Shale Oil’s Boom Faces Two Bottlenecks

The continually improving ability to extract oil cheaply from oil shale has made the United States a major oil producer—and has produced a major problem.

The problem is that, although shale oil production is increasing, with an expected additional 4 million bpd over the next five years—refining capacity, which can only absorb an additional 900,00 to 1 million bpd, is not. Worse, most of the refinery capacity in the U.S. is for heavy crude, while shale oil is classified as light, extra light crude, and condensate. But with demand for gas expected to decrease while oil shale production is predicted to peak in the mid-2020s, there likely isn’t enough of an incentive to increase capacity.

If American refineries cannot do the job, and there aren’t enough economic incentives for anyone to spend the tens of billions of dollars necessary to build the needed refineries, the oil will have to be shipped to Europe—and, after 2022, to Asia. As China and India continue to experience high economic growth, the demand for oil will continue to rise in Asia, even as usage per auto decreases with ever-improving hybrid and electric autos.

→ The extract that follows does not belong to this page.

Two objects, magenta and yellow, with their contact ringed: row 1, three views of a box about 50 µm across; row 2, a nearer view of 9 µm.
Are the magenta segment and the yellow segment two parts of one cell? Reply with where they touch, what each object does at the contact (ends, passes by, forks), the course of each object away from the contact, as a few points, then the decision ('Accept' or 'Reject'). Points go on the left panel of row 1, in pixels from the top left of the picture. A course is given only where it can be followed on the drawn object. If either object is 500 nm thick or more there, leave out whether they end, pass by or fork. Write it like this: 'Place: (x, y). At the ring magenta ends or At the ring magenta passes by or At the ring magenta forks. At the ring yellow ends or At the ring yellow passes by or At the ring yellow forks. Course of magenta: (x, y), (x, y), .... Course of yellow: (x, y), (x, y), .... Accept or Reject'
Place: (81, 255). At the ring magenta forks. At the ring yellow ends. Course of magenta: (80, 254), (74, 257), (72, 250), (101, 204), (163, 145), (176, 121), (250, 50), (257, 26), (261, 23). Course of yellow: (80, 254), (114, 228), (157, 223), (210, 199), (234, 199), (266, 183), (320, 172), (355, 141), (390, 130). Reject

Another bottleneck that shale oil faces is in terminal capacity to ship oil out of the U.S. While most of the oil from the Permian shale patch—which produces about 50 percent of all the shale oil in the U.S.—will be shipped out of Corpus Christi, the Corpus port is currently unable to handle Very Large Crude Carriers. At the present time, only the Louisiana Offshore Oil Port, located eighteen miles off the coast of Louisiana, is capable of handling VLCCs.

As shale oil production levels continue to grow, one of these two challenges will have to be overcome. It seems most likely that the solution will be increased shipping capacity to places where rising demand makes refining that oil worth the investment.